Thursday, November 1, 2012

The property bill sitting in my mailbox today wasn’t a shock at all. I expected it to hit around this time of year, and I ballparked the damage well before the punchline emerged from the envelope. I knew the impending savings crunch, too–were I smarter, I would’ve socked away a tiny bit from each paycheck months and months ago, but I never have the wherewithal to adopt this habit. Instead, I end up socking away bigger chunks of cheddar from the pay periods leading up to the deadline. Again, though, standard operating procedure.

What took me by surprise was the sentiment the piece of paper evoked, a feeling of being trapped. I’ve shared this with you before, and it’s only obliquely related to the tax itself. The invoice will be paid in full, rest assured. The feeling has more to do with the sameness of it all–another tax bill, another year. I had hoped skill acquisition and sociability would pave an easy exit, last time we spoke about this, but I’m shuttering the former idea. I just haven’t cared to learn anything new lately.

Sociability’s still important, of course, and in place of skill acquisition is creation. I’m consuming things all the time. Why not try to make something instead, give myself fully to the toil and treasure of the act? There’s something brewing, but I don’t want to talk about it yet, for fear of snuffing out the spark. I’m sorry if I sound too lofty or abstract, so let me be clear here: I’d like to sell out! I’d sell out in an instant.

Tuesday, October 30, 2012

When you part with co-workers and leave for your next gig, you say your goodbyes, exchange your short-lived vows to “keep in touch,” and then you move on, relegating their names to the endless shelves of LinkedIn. That’s the norm for me, at least. But it doesn’t have to be, as I was reminded tonight. You can run smack into the past and pick up right where you left off–and in doing so, find it to be richly rewarding.

It was a chance encounter in the dairy section at Target, of all places. I ran into a colleague from yore and before I knew it, 40 minutes had flown by. It’s been more than two years since I worked with her, but conversation flowed as freely as if we were on lunch break, with stories, updates on people, new insights on old narratives. I realized these bonds never truly dissipate. There is a common vocabulary shaped by the psychological scars we endured together. It’s like I served with you, shoulder to shoulder, in the dark corners of the corporate world, against a deluge of market forces entirely out of our control. It made my night.

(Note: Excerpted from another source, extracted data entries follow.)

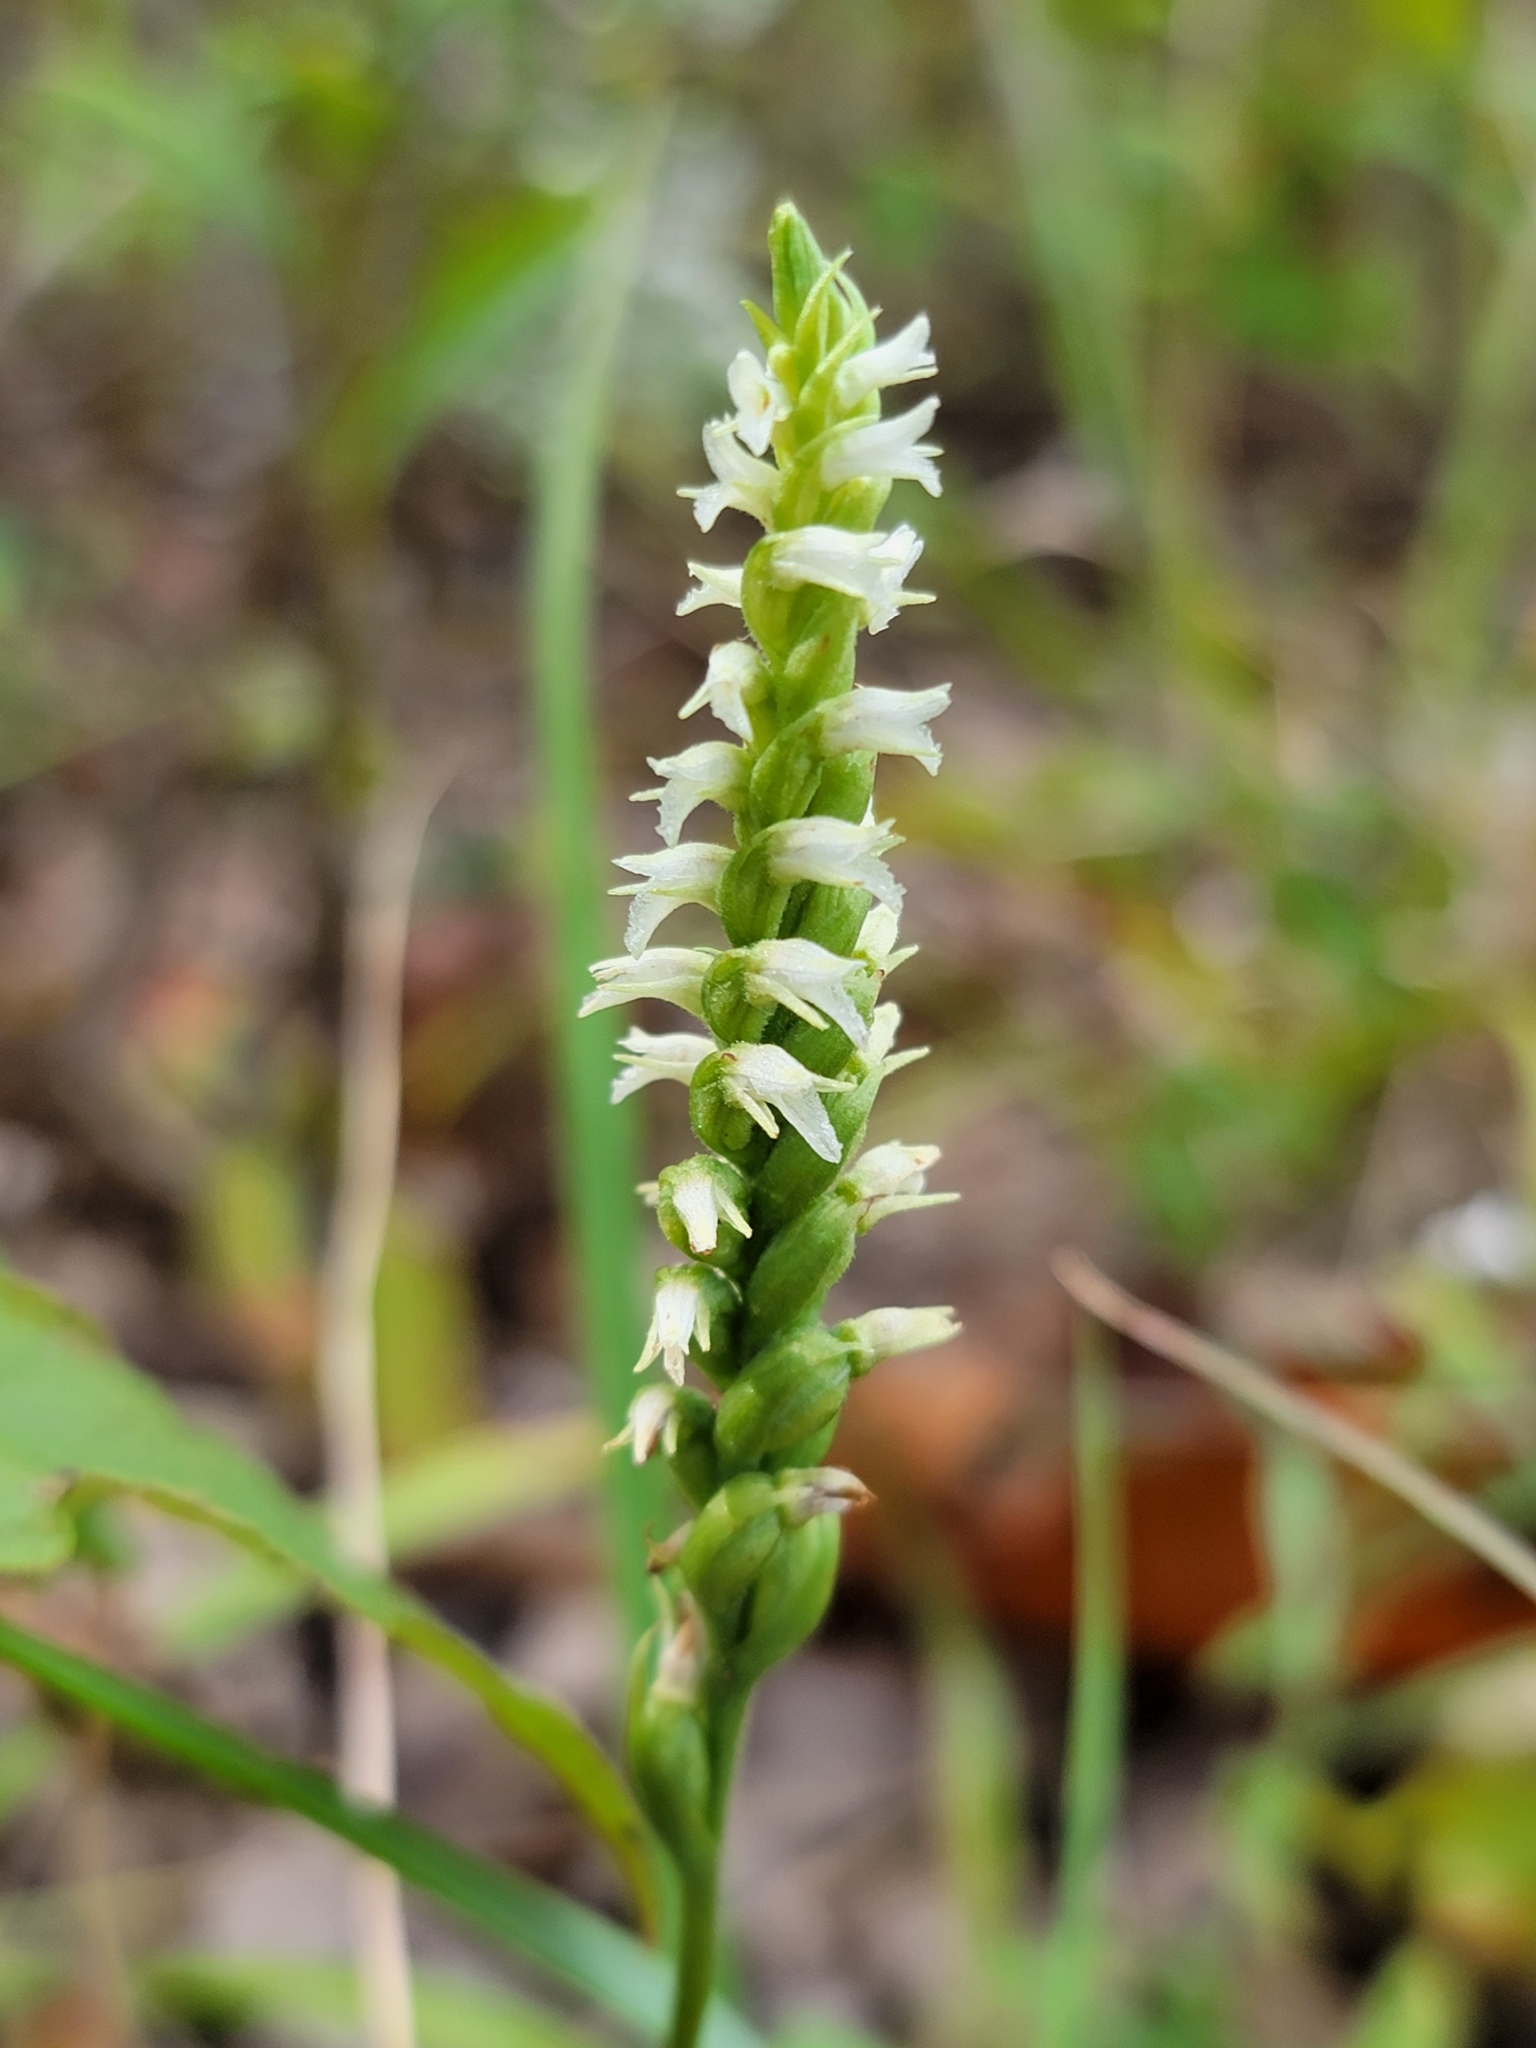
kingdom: Plantae
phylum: Tracheophyta
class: Liliopsida
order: Asparagales
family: Orchidaceae
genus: Spiranthes
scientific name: Spiranthes ovalis
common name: October ladies'-tresses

I can’t say the same for tomorrow night, though. You know my stance on Halloween. No matter how much more sociable I’ve become, the core conceit of tomorrow’s holiday continues to be nonsensical and repugnant. Buying a bag or two of candy to distribute would be far less expensive than hitting the movie theater, but it’s not a question of cost. I simply don’t understand the mandate to be regularly summoned by my doorbell to fund the sugar dependencies of complete strangers, even for a day. I’ve prepped, of course, with my usual routine, ensuring my front porch is swept free of poisonous spiders and their authentic webbing and, most importantly, culpability.

Thursday, October 25, 2012

The end is so close, I can taste it. And I did so this morning, in a way, when I tore into one of my remaining 22 packets of oatmeal. 22 left! It’s been a long and storied journey, truly. What I didn’t know when breakfast was being irradiated, though, was how oats would be one of the better-tasting items on the menu today. That’s because I tried going paleo tonight for dinner.

I get the premise of paleo. It’s a return to our dining roots, heavy on meat and veg, free of grains and processed foods and sugars. What’s compelling about the regimen is how proponents describe the way they feel after changing their eating habits–productive, energized, never a food coma. I experienced some of this in a limited capacity, years ago, when I weaned myself off processed sugars for a month. I felt great, so the prospect of recapturing this state of mind and enhancing it was just too tempting.

One of my work buddies graciously handed me a vacuum-packed meal from his shipment, a concoction of grass-fed beef, celery root, parsnip, and coconut oil. Sounds edible, right? Wrong. I prepared the dish tonight–over a plate of pasta, as a kind of hedge–and the pasta, it turned out, was an exercise in keen foresight. Paleo? It tastes like 251 million years ago. Imagine finding these ingredients in the dirt and then spraying them all with a hint of coconut. I was ingesting nutrients without the pageantry of flavor.

How can anyone do this for 30 days straight? It occurred to me that you probably can’t, at least for the paleoheads I know, because the words “I cheated” are a common refrain, which is never a precursor to sustainability. Sneaking in a Cuban sandwich over the weekend or a beer on Thursday night–that makes this sound suspiciously like a diet. I’m going to let this train pass. Sorry, cow! Sorry, parsnip. You all died in vain.